WHAT THE TASK REQUIRES - When you reach the line with "(256, 393) none" in the data below, begin printing lines exactly, and stop once the line with "(181, 413) none" has been printed.

INFORMATION SUPPLIED -
^^^^
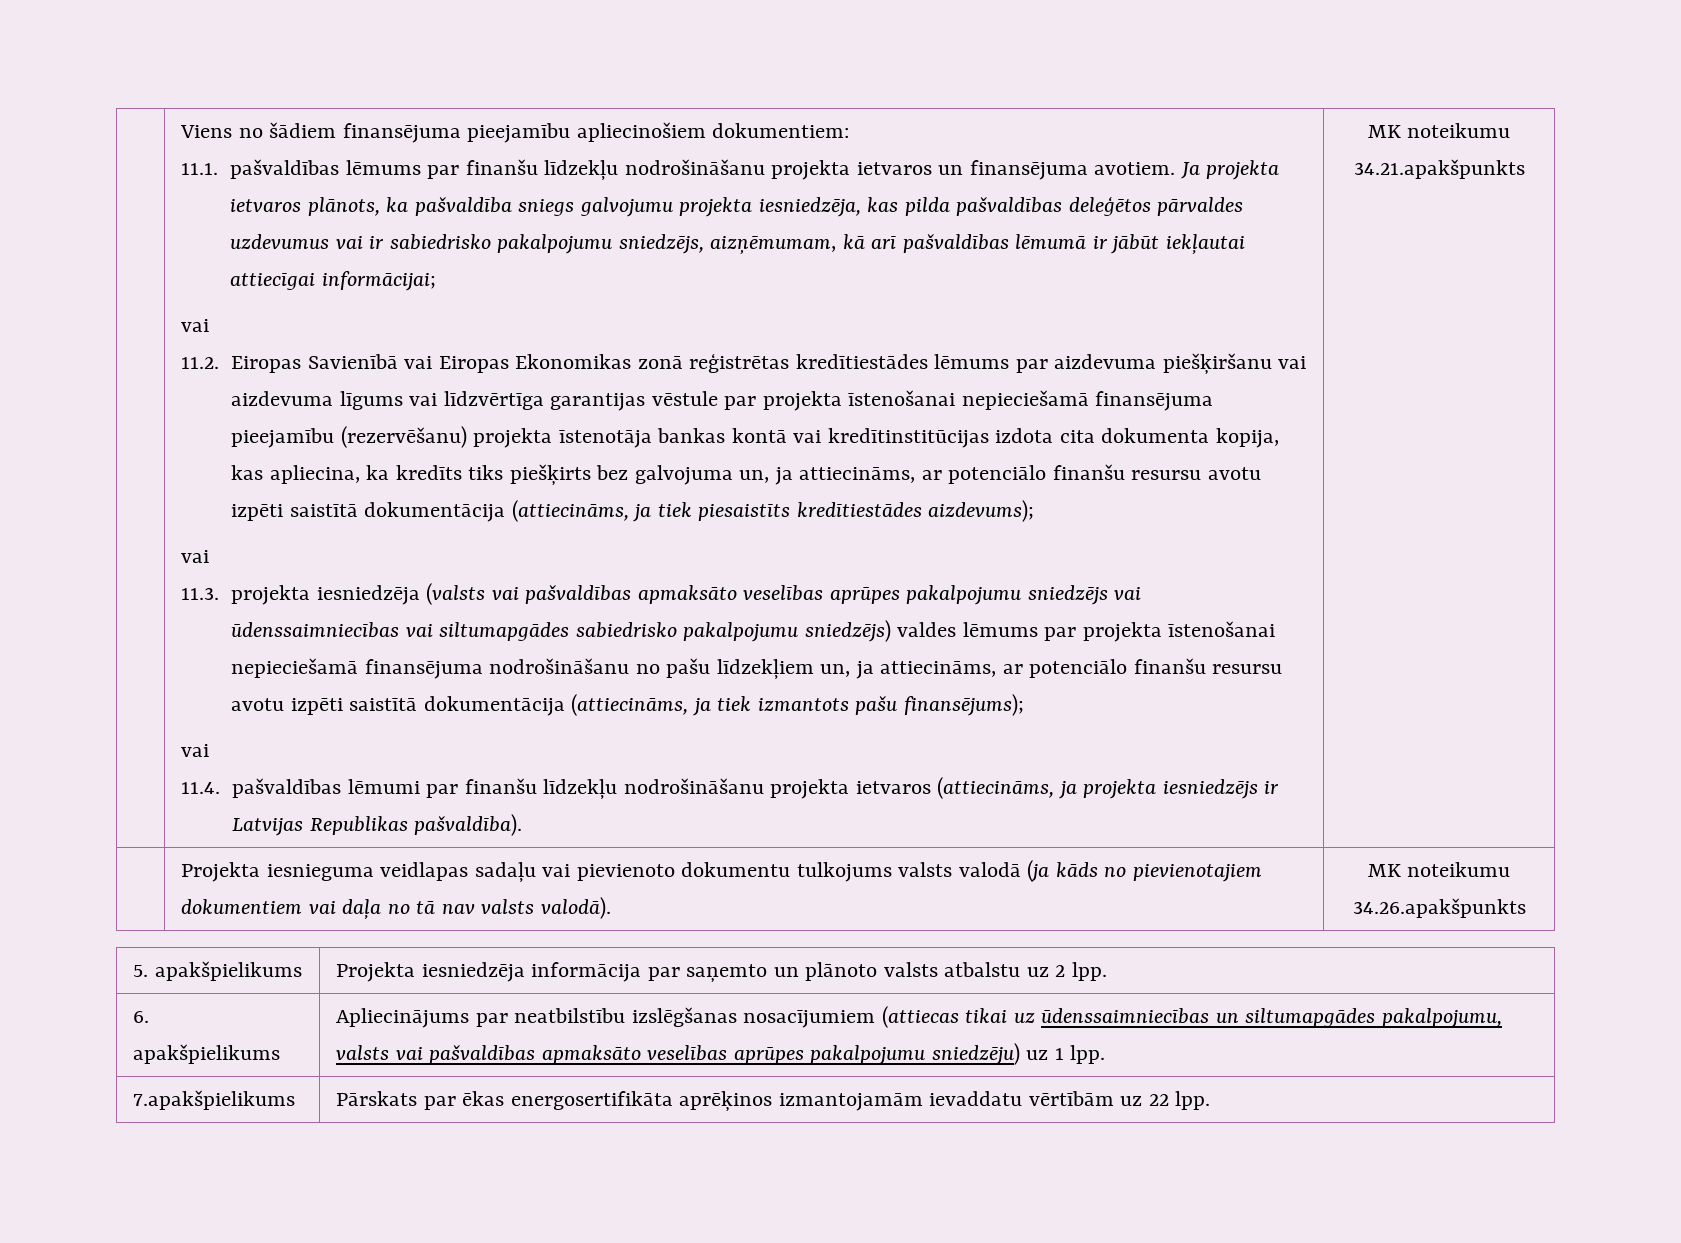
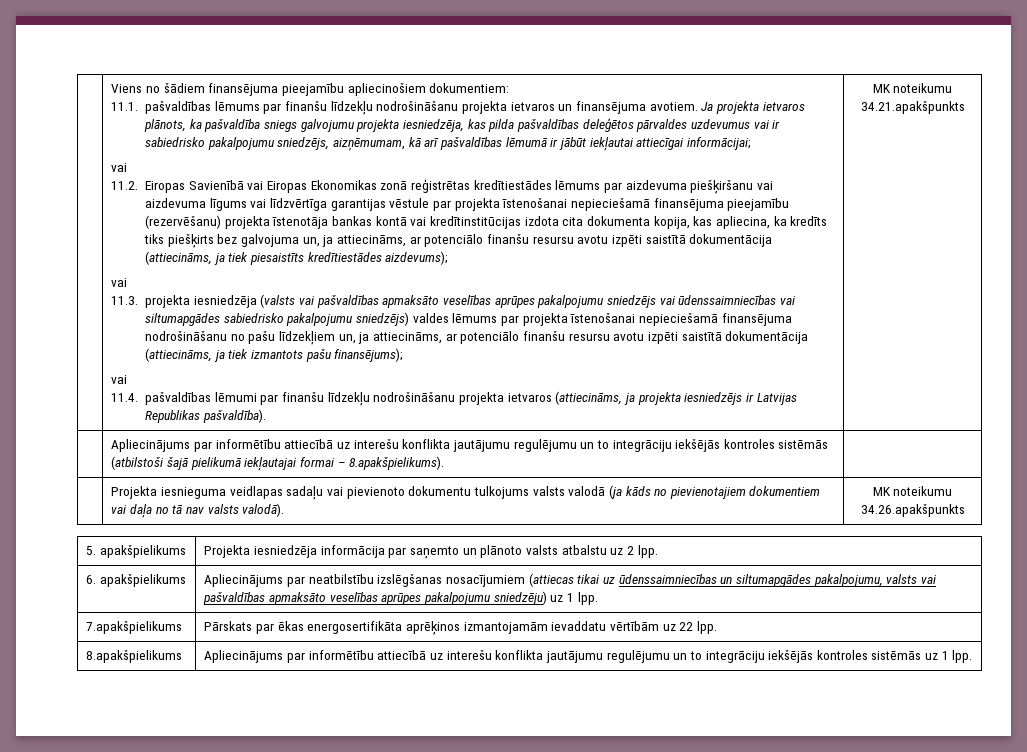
(1525, 169) none -> [111,439,829,452] [111,456,445,471] // | Apliecinājums par informētību attiecībā uz interešu konflikta jautājumu regulējumu un to integrāciju iekšējās kontroles sistēmās (atbilstoši šajā pielikumā iekļautajai formai – 8.apakšpielikums). |
(1211, 1100) none -> [86,650,183,663] [204,650,973,663] // 8.apakšpielikums | Apliecinājums par informētību attiecībā uz interešu konflikta jautājumu regulējumu un to integrāciju iekšējās kontroles sistēmās uz 1 lpp.

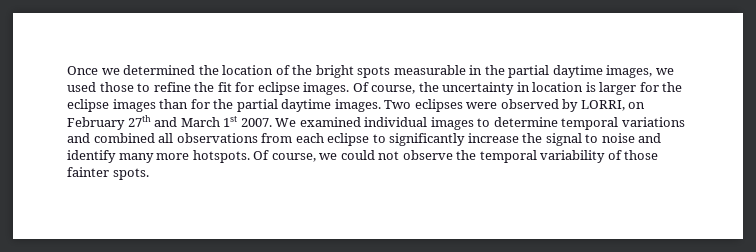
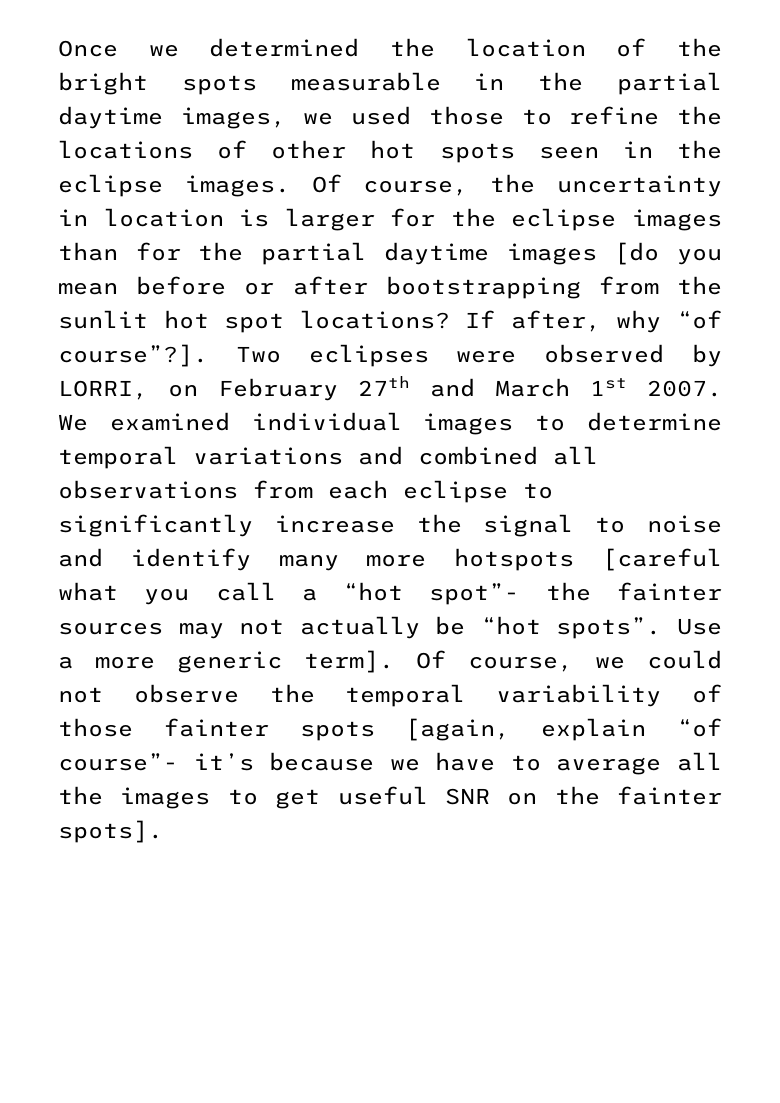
[217,82,255,92] fit for -> [58,140,722,163] locations of other hot spots seen in the
[334,99,381,112] images. -> [506,242,722,265] [58,276,722,299] [58,310,722,333] [58,344,208,367] images [do you mean before or after bootstrapping from the sunlit hot spot locations? If after, why “of course”?].
[192,150,250,163] hotspots. -> [454,548,722,571] [58,582,722,605] [58,616,722,639] [58,650,394,673] hotspots [careful what you call a “hot spot”- the fainter sources may not actually be “hot spots”. Use a more generic term].
[112,168,149,180] spots. -> [299,718,722,741] [58,752,722,775] [58,786,722,809] [58,820,163,843] spots [again, explain “of course”- it’s because we have to average all the images to get useful SNR on the fainter spots].

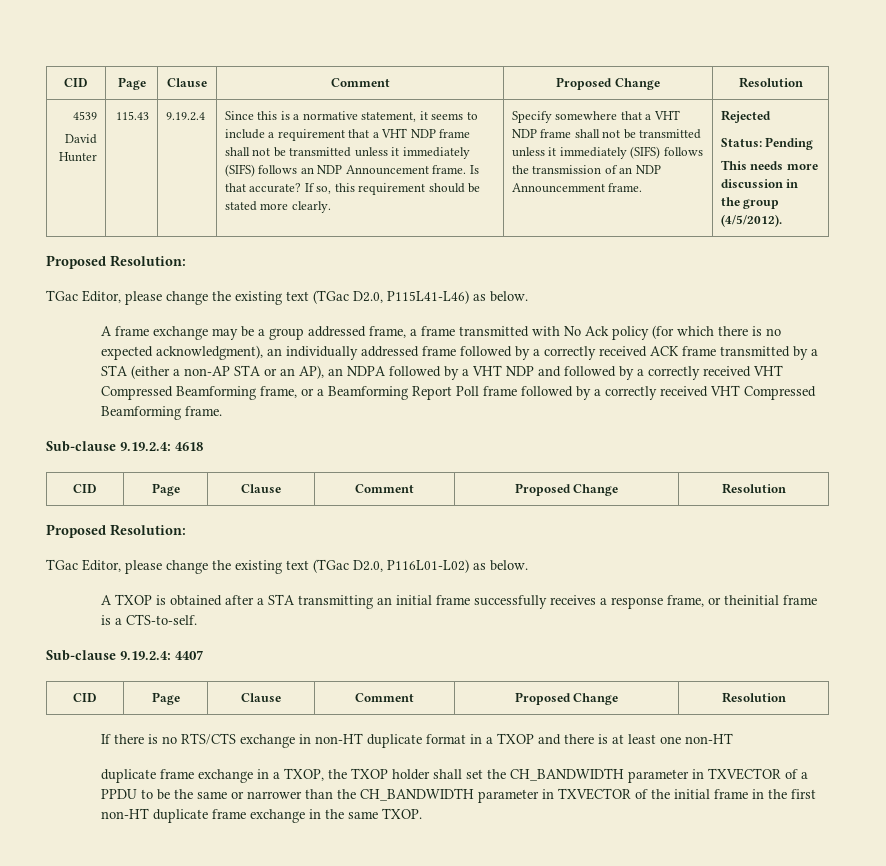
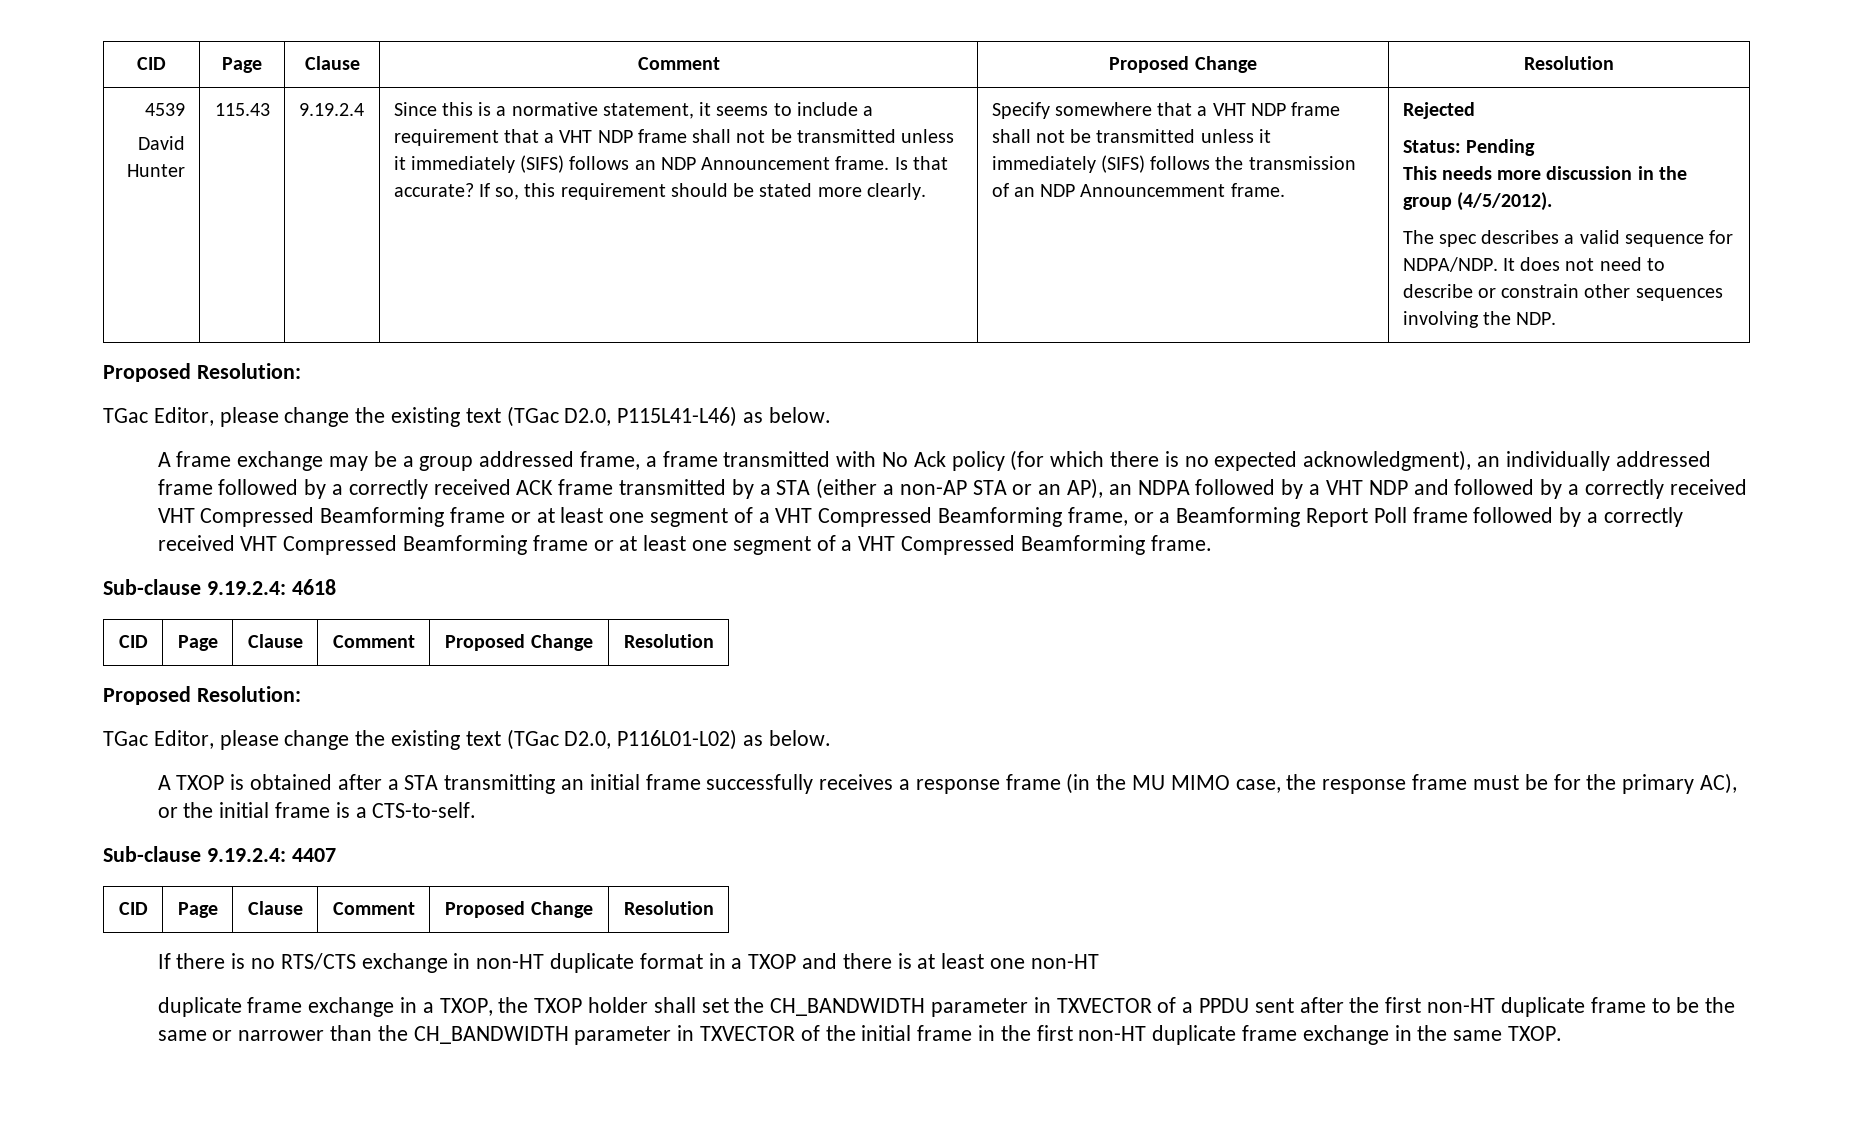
(782, 220) none -> [1402,230,1734,247] [1402,257,1665,272] [1402,284,1723,301] [1402,311,1557,328] // The spec describes a valid sequence for NDPA/NDP. It does not need to describe or constrain other sequences involving the NDP.
(256, 393) none -> [449,507,1063,527] frame or at least one segment of a VHT Compressed Beamforming
(181, 413) none -> [532,535,1145,555] frame or at least one segment of a VHT Compressed Beamforming
[666,595,779,607] frame, or theinitial -> [1005,773,1737,794] [157,802,270,818] frame (in the MU MIMO case, the response frame must be for the primary AC), or the initial
(137, 794) none -> [1254,997,1646,1017] sent after the first non-HT duplicate frame

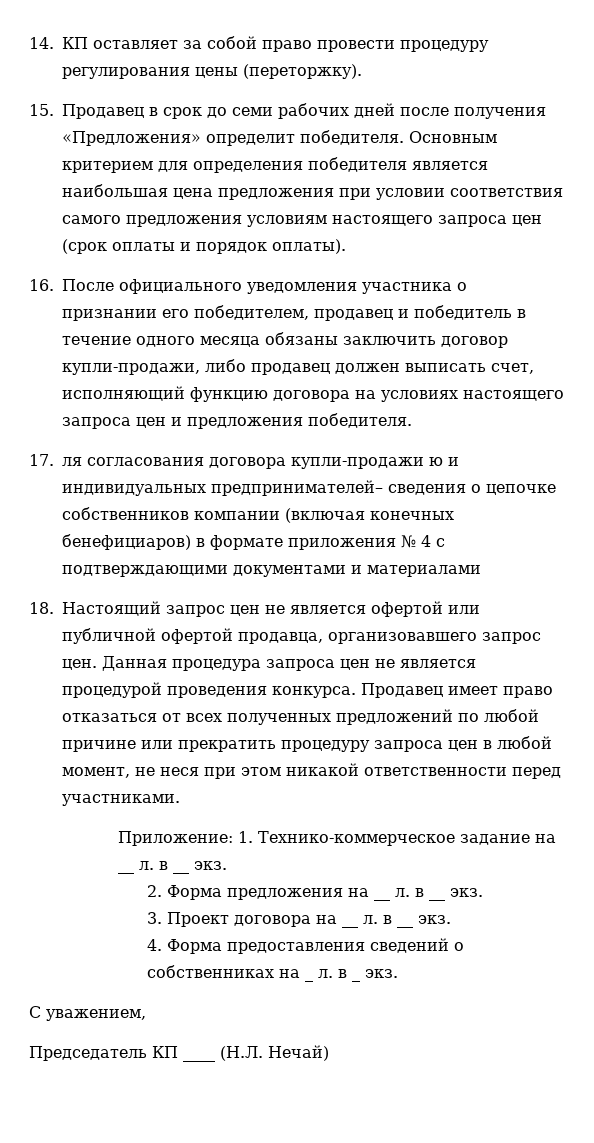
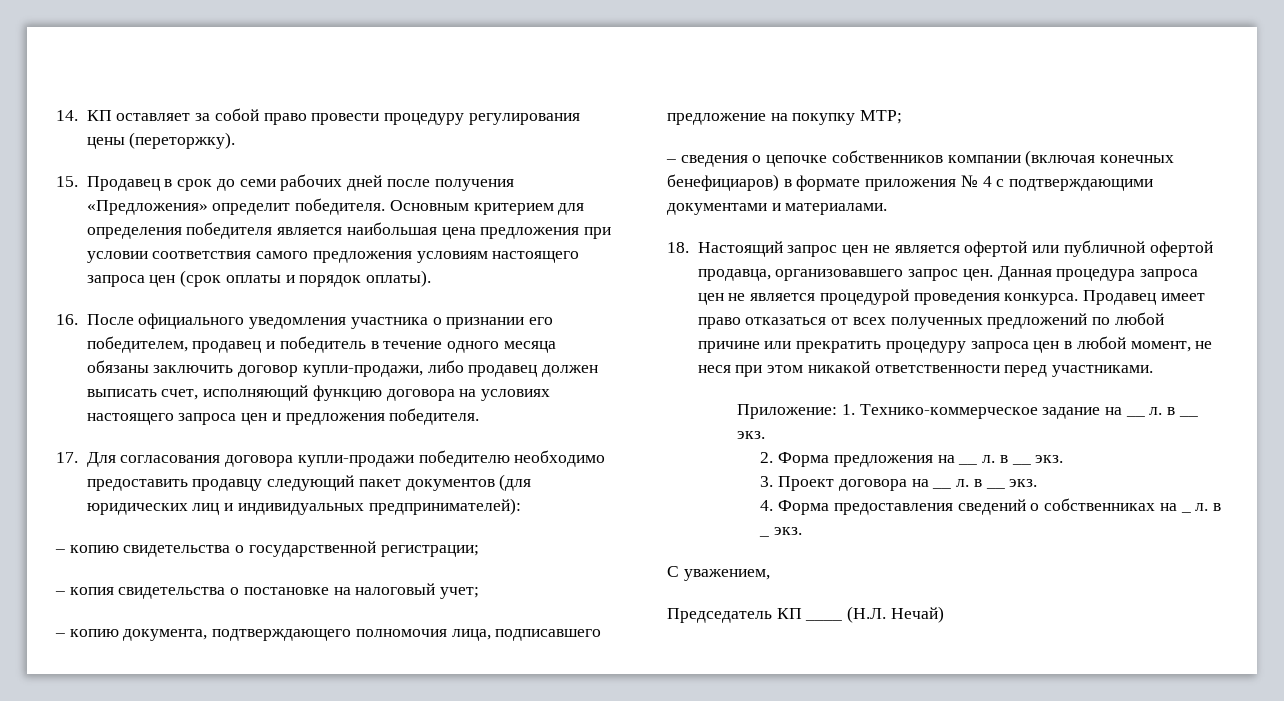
[62,457,82,466] ля -> [86,452,116,467] Для
[429,457,459,466] [62,480,383,496] ю и индивидуальных предпринимателей– -> [418,450,606,467] [86,474,532,491] [86,498,521,515] [55,541,479,557] [55,583,480,599] [55,629,602,641] [667,110,903,125] [666,159,676,163] победителю необходимо предоставить продавцу следующий пакет документов (для юридических лиц и индивидуальных предпринимателей): // – копию свидетельства о государственной регистрации; // – копия свидетельства о постановке на налоговый учет; // – копию документа, подтверждающего полномочия лица, подписавшего предложение на покупку МТР; // –
[367,565,481,577] материалами -> [785,203,888,215] материалами.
^^^^
EXERCISE SOLUTION -
(256, 393) none -> [449,507,1063,527] frame or at least one segment of a VHT Compressed Beamforming
(181, 413) none -> [532,535,1145,555] frame or at least one segment of a VHT Compressed Beamforming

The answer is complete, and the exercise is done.